Once upon a time, in a land far, far away (ENGLAND), there were a pair of film producers. One day, the producers wanted to tell a story, a story of the great Queen Elizabeth. Sadly, everyone in the land had already heard the story, so many times that it put everyone to sleep. This troubled the producers greatly as they needed the people of the land to pay for the story so they could afford to send their children to ski in Switzerland for the holidays.
One producer had a bright idea and said to the other, “What we need is a new way to tell the story! Then, no one will know they have heard the story before.”
“How will we ever do that?” said the second producer to the first.
“Well, we shall hire a new storyteller, of course. He will tell the story in a new manner as the people will enjoy today. Think of all the tall tales we heard o’er the summer! What was the most popular tale? How was it told?”
AAAAAAAAAAAAAGH!!!!! SOMEONE SAVE ME FROM MICHæL BAY!!!!
You know, everybody wants to be Tony Scott, but they just don’t have the, uh, finesse. Director Shekhar Kapur (“Bandit Queen”), seems to have mastered the unnecessary jump-cut, if not the engaging protagonist. This film probably would have been released during the summer if they could have squeezed in an ærosmith or Kenny Loggins song.
The one thing to be said for this movie is it does go out of its way to make the French look bad, which alone is worth one of the stars above. The movie opens with fervent Catholic Queen Mary cracking down hard on her father’s Protestant Church. Childless, her advisers beg her to execute Protestant sister Elizabeth (Cate Blanchette) before she can ascend to the throne. Too late! Twenty minutes in, Mary’s dead. Elizabeth spends the rest of the movie learning how to be queen and consolidating her power, all to a thumpin’ soundtrack.

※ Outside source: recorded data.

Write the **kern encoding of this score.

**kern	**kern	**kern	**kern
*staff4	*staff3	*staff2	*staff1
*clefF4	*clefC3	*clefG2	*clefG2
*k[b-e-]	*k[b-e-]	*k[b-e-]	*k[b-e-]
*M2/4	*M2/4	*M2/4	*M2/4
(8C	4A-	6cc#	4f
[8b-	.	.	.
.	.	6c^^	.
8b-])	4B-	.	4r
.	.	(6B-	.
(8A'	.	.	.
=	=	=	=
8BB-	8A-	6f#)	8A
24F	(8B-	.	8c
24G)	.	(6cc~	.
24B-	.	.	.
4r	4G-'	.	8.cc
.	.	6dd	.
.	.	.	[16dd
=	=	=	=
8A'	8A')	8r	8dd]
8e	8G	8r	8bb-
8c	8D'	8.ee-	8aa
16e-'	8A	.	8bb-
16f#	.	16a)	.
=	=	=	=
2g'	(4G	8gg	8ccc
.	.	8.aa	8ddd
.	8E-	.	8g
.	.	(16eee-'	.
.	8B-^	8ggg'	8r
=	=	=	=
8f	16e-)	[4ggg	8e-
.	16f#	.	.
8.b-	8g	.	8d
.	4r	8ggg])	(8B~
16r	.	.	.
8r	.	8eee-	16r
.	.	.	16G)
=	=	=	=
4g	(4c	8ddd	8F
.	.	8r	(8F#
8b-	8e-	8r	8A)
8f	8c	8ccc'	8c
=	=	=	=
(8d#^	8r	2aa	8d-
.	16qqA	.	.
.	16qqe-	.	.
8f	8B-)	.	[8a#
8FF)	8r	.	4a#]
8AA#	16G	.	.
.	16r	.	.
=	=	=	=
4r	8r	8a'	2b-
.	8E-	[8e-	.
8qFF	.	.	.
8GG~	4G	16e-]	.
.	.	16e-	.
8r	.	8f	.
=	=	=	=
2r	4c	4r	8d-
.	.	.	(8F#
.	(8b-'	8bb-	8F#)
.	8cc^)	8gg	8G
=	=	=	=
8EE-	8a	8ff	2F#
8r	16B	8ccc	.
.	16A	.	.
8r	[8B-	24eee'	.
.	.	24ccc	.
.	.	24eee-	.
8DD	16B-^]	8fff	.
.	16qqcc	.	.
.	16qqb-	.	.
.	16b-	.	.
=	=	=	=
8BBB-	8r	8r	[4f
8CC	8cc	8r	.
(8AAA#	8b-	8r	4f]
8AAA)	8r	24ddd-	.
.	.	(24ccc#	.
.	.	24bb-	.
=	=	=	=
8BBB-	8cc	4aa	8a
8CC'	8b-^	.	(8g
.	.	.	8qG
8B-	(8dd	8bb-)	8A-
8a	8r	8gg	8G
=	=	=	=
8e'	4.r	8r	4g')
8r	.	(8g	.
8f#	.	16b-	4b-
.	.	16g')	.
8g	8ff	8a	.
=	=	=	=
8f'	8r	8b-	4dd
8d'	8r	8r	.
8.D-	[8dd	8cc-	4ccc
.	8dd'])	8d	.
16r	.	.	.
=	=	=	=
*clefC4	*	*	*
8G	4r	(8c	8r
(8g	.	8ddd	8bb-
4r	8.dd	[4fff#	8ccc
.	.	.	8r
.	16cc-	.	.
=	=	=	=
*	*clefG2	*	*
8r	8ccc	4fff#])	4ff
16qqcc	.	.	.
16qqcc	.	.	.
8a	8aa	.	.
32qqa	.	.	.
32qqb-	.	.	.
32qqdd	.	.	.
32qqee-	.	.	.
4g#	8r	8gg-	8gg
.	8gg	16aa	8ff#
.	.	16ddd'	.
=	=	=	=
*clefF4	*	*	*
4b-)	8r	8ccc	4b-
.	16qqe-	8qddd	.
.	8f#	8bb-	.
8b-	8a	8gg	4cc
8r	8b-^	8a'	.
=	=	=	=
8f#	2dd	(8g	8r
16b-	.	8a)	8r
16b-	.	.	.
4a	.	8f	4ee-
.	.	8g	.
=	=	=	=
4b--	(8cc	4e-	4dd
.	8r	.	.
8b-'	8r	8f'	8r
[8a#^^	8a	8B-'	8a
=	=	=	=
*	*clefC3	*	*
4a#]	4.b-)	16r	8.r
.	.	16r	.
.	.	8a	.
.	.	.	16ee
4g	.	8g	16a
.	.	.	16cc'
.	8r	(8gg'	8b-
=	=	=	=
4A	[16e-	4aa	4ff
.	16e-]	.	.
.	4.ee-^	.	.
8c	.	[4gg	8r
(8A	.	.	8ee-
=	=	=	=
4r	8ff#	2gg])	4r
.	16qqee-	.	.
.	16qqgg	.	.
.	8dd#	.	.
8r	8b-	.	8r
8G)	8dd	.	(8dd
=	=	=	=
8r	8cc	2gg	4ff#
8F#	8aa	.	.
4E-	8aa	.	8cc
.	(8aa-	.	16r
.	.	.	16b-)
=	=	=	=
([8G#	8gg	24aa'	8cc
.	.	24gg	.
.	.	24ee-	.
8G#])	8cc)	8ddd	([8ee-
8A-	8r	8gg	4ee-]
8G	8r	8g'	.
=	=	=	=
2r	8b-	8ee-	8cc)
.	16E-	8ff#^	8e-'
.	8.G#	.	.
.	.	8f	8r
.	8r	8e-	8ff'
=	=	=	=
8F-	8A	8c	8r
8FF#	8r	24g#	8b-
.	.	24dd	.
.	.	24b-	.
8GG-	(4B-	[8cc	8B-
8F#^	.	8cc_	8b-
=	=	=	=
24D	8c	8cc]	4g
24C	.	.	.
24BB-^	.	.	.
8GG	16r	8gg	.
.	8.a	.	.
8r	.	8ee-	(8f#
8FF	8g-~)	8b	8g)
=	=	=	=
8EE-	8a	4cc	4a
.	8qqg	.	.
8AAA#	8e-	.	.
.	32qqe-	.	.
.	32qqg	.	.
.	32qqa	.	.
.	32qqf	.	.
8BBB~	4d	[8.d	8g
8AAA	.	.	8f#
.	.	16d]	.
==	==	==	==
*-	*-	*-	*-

It’s strange Blanchette and Geoffrey Rush as Sir Francis Walsingham are the only ones to display subtlety in their performances as they are both Australian. All the British actors are chompin’ and stompin’ all the scenery they can. Joseph Fiennes plays Lord Robert Dudley, the Ben Affleck-style love interest as if he has a hard-on for the entire length of the film; Sir Richard Attenborough (Sir William Cecil) is his usual “Jurassic Park” self; and Christopher Eccleston (Duke of Norfolk) always looks so pissed I thought he was going to whack everybody with that board shoved up his a*s.
I think I could have used a little…less. All of the nutty editing and the loud score just grated on my nerves and failed the story. I swear, at one point, a hooded character was walking toward the camera in a dark castle and I heard Darth Vader’s theme. I’m tired of directors showing off. At least in a film like “Love is the Devil” all the style serves a purpose, but with the whole Scott Bros./Michæl Bay school I wish they would stop selling and start telling the story for a change.